## [PROBLEM DETAILS]
Gather every line of the records that contains the string "least". Case counts.

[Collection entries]
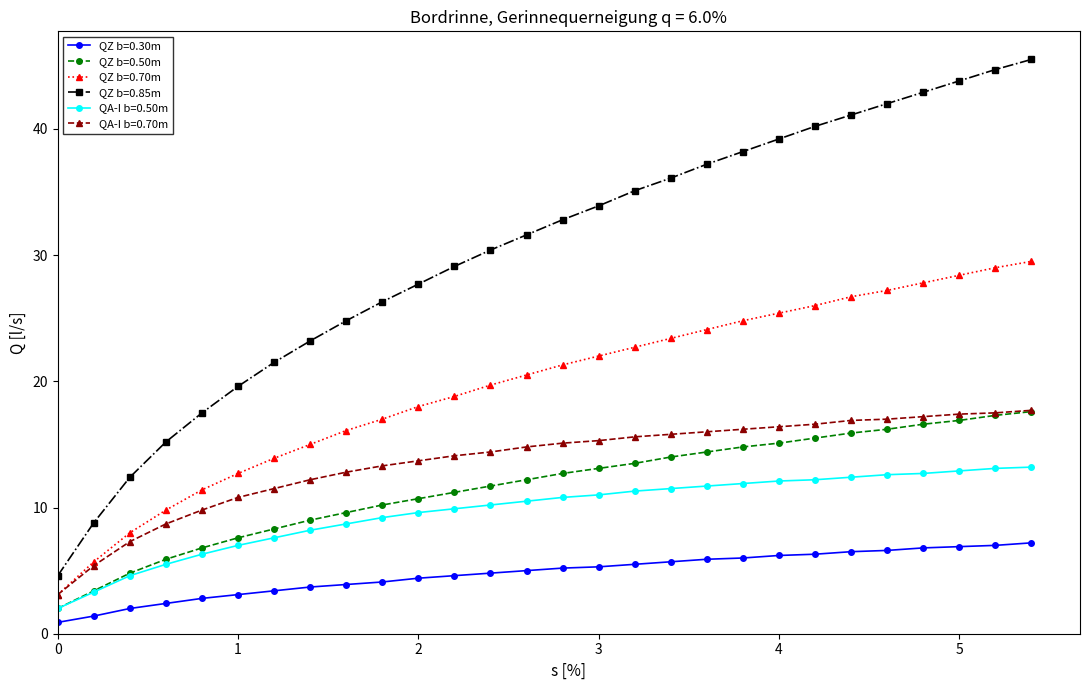

At how many categories does at least one series exceed 31?

15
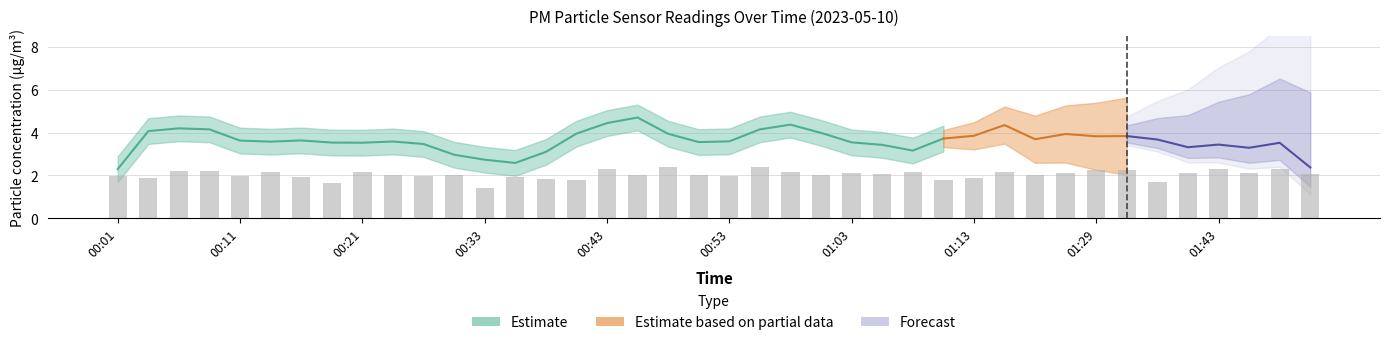

Is it true that the value at 00:26 is 2.0?

True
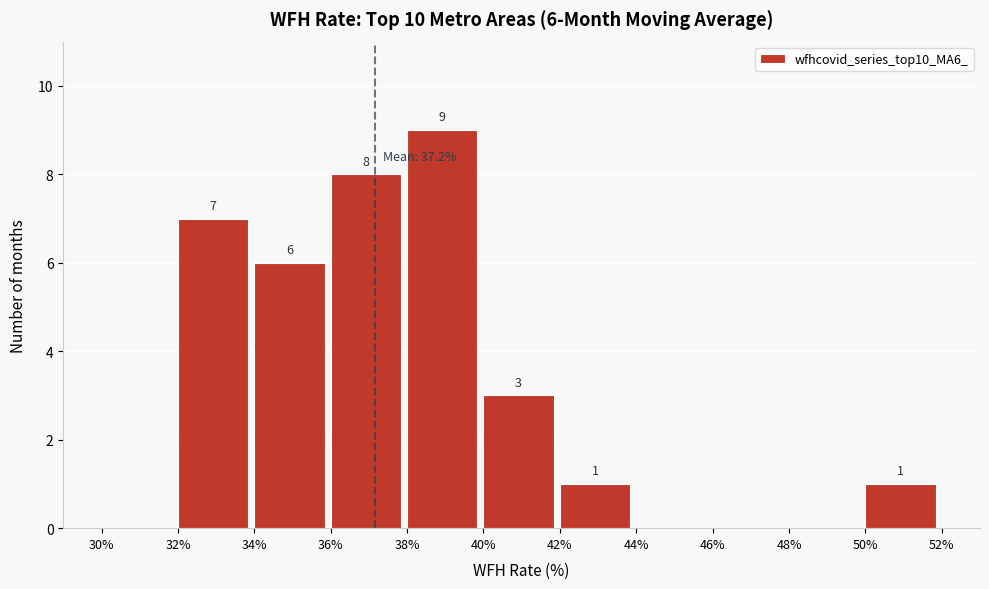

Which range on the x-axis has the tallest bar?

38% to 40%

## [WRITTEN ANSWER]
At how many categories does at least one series exceed 31?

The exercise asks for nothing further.